= Exercise set =
#1 According to the Dot Day passage, where will the teacher post a few pictures?
#2 Please decide whether each statement agrees with the Dot Day passage, answering yes or no and quoting the deciding words: (a) The class will mail its painted dots to another class. (b) The class does not plan to take part in Dot Day next year. (c) The books by Julia Cook were found at the library.
#3 Write the next part of the Dot Day passage, picking up after its final line.

Once we concluded our Dot Day celebration, I added our ideas to a TodaysMeet created by another teacher just for Dot Day and I will post a few pictures on our classroom Twitter account. I plan to connect with a few classrooms later this week, since post-Dot Day connections are better than none! ; ) We will mail our painted dots to another class to begin our connections and hope to partner up with this class. I've enjoyed watching other classrooms posts on Twitter from all over the world. What an amazing idea with an incredible story!

My students and I had SO much fun making our mark and celebrating Dot Day. We are excited to inspire others as we continue to leave our mark on our world! We are looking forward to participating again next year and hope to encourage other students surrounding us join in the celebration!

Monday, September 15, 2014

Defining Expectations

I was searching for a book at the library and stumbled upon these books by Julia Cook:
My Mouth is a Volcano!

Saved entries
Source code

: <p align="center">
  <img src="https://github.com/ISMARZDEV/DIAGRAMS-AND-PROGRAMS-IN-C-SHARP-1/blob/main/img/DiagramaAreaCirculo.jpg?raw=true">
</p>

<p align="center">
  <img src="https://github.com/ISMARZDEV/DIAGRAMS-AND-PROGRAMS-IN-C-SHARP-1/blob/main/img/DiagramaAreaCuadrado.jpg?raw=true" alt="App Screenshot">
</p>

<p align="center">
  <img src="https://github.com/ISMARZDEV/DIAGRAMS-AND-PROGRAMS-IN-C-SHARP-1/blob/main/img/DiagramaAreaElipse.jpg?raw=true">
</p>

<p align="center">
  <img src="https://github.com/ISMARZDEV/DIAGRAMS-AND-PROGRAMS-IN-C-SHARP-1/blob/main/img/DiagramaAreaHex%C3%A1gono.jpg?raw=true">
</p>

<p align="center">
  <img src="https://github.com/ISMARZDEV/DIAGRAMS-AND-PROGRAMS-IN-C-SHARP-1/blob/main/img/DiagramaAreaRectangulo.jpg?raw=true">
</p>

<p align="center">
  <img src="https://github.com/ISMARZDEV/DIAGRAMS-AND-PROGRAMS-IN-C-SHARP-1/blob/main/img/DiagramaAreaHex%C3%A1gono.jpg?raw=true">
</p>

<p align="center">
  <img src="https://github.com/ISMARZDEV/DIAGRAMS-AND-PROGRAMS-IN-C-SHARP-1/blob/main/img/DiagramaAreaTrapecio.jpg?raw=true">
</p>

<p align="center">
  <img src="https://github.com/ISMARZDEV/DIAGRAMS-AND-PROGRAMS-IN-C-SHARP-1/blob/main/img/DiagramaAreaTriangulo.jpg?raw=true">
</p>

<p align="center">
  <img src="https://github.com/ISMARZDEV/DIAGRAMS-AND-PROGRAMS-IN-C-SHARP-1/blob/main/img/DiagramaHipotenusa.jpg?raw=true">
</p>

= Responses per task =
#1 On the classroom Twitter account.

#2
(a) Yes: "We will mail our painted dots to another class to begin our connections"
(b) No: "We are looking forward to participating again next year"
(c) Yes: "I was searching for a book at the library and stumbled upon these books by Julia Cook"

#3
A Bad Case of Tattle Tongue

Great stories for teaching expectations in the classroom! I read ideas from other educators on Pinterest then molded them to make our own expectations for our Digital Classroom. 

We started with My Mouth is a Volcano. The teacher in me enjoyed this books since it addresses the issue of shouting out without respecting the speaker. It also gives a life skill to help use self-control and wait for your turn to speak. We read the book and enjoyed lots of laughs. We then had a wonderful conversation about how to control our own 'Volcano Mouths'. We decided to create a product on our iPads to show what we learned from reading this book. Students took pictures of themselves with open mouths in Educreations (one of my FAVORITE apps!) then drew the lava flowing from their mouths (much like the cover of the book). 
Working Together to Take a Great Photo
Students recorded their voices on the first page telling how they sometimes have 'Volcano Mouth' when they have something they want to say and struggle to remember to wait. On the second page in Educreations, they took another picture of themselves sitting quietly using the skill/s they learned to have self-control while waiting to share (some had their mouths closed, hand raised, showed 'peace and quiet', etc). It was fun to see and hear how they connected with the text. They shared their products with each other then shared on Kidblog.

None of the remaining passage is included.